Further, the investment gain from this investment needs to be negative or noticeablly below market norm to actually give any doubt that such investment was not driven by sane investment assessment.
> Beijing then pulled the carpet out from under them, causing 400B in US pension losses
It's strange to paint this as a economic warfare.
Why is regulatory action with the intention to curb private corporations' influence (as western media like to portrait), being transformed into economy warfare.
Of course, it's not a stretch to claim that in this action, CCP indeed achieved the purpose of economic warfare.
But that's just usual international business. US fed has already caused global financial crisis, because of their domestic policies. For multiple times over the 20 and 21 centuries.
Did US wage economic warfare against all other nations on earth? (Because of US dollars' supremacy)
If one admit US is wagging war, then sure, China is also waging a war.
Call this whatabohtism.
But at least make it clear that this is not some Chinese specific evil. This is a universal evil.
As a Chinese myself, I don't want to be the spagagoat once US China got into an actual war. CCP is as bad as USA, thats not any Chinese fault.
And who is not investing in China? Ray Dallio? He must be a more China inside man. As he is not only investing in China, he openly claim it's still good to invest in China!
Mr. Yu Ben Meng, aside from being a Chinese, is he doing more pro China than Mr. Dallio? I cannot find any such evidence from your article.
So the reason call him a China inside man, is just because he is a Chinese?

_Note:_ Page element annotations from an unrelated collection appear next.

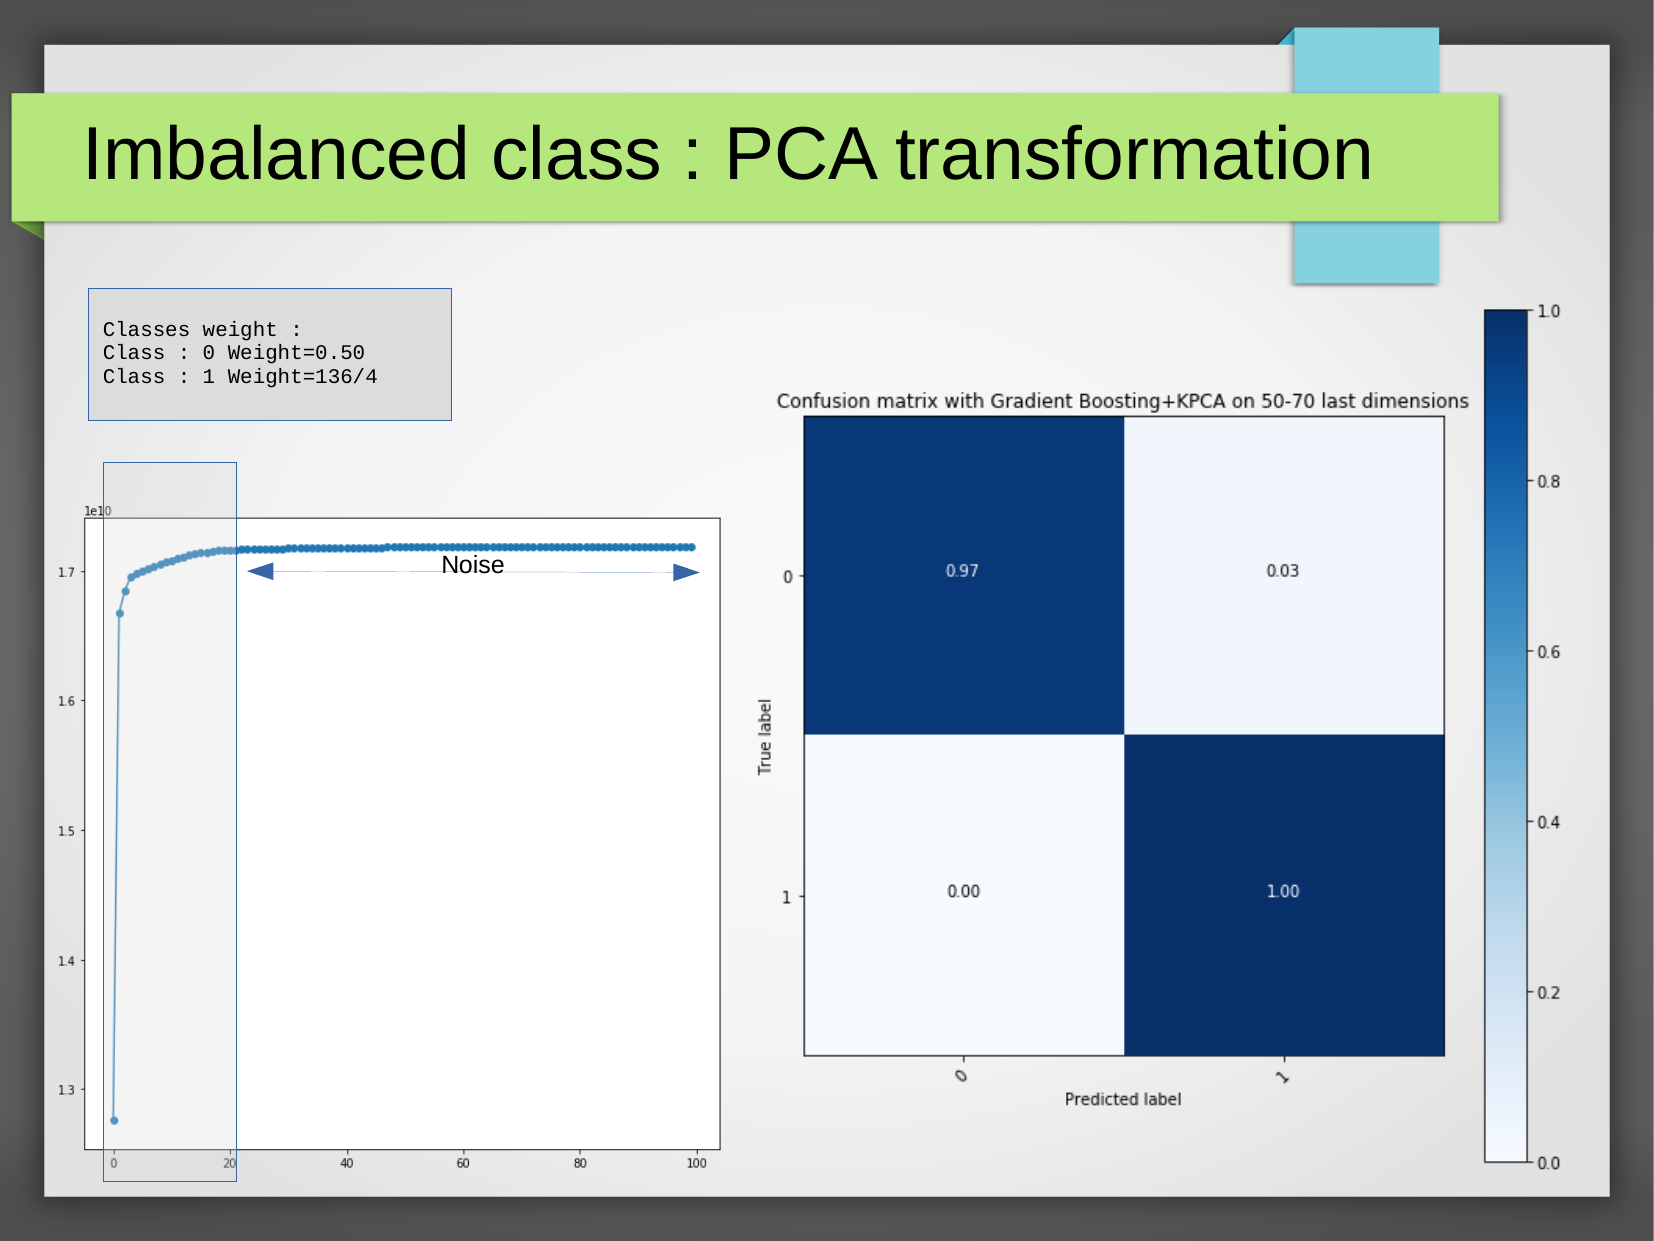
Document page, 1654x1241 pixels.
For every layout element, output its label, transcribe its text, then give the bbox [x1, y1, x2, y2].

picture [0, 0, 1654, 1241]
text_box Classes weight : Class : 0 Weight=0.50 Class : 1 Weight=136/4 [88, 288, 452, 421]
title Imbalanced class : PCA transformation [82, 69, 1533, 238]
text_box [103, 462, 237, 1182]
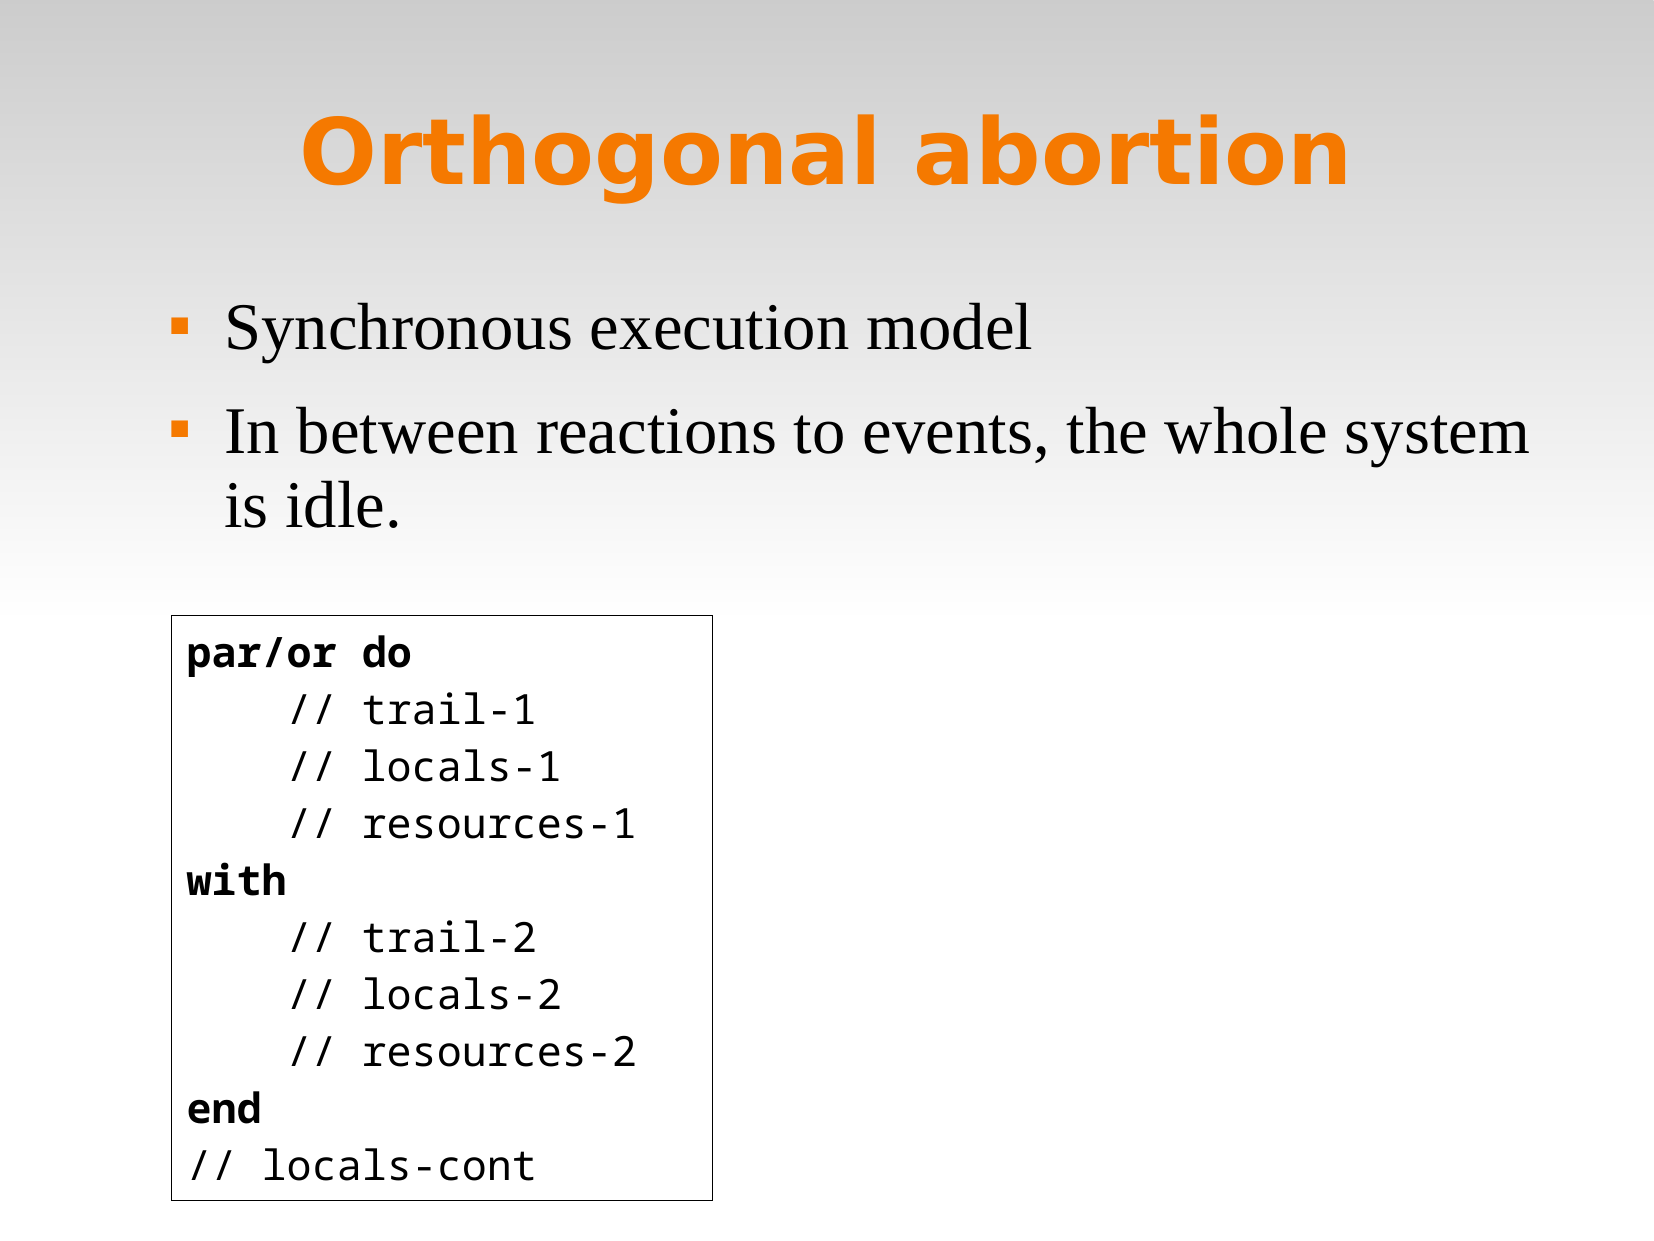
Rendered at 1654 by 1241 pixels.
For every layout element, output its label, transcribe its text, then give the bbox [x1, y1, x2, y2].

list Synchronous execution model In between reactions to events, the whole system is idle. [82, 290, 1571, 1113]
text_box par/or do // trail-1 // locals-1 // resources-1 with // trail-2 // locals-2 // resources-2 end // locals-cont [171, 615, 713, 1122]
title Orthogonal abortion [82, 49, 1571, 257]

Tell me, except the word "racism" what should I use to describe this reasoning?!
Sorry, that’s a lot of words that doesn’t address anything. This guy is under investigation because of his actions. Bringing up a bunch of irrelevant facts just serves as a distraction. Seriously, the U.S. causing the global financial crisis is your counter argument?
Should I spend time engaging with this guy who appears not reading, or cherrypicking statements, or plainly trolling?...
I think the one sentence explanation is that your statement is plainly racism.
Even in this post, you admitted that "This guy is under investigation", yet you are able to use a unsubstantiated charge, and blow it into China economic warfare, and label that person as "China inside person".
> that’s a lot of words that doesn’t address anything
I think the original accusation is a bit of a stretch. Alot of funds of all sorts have diversified and invested in China which makes sense since China is the world's second largest economy.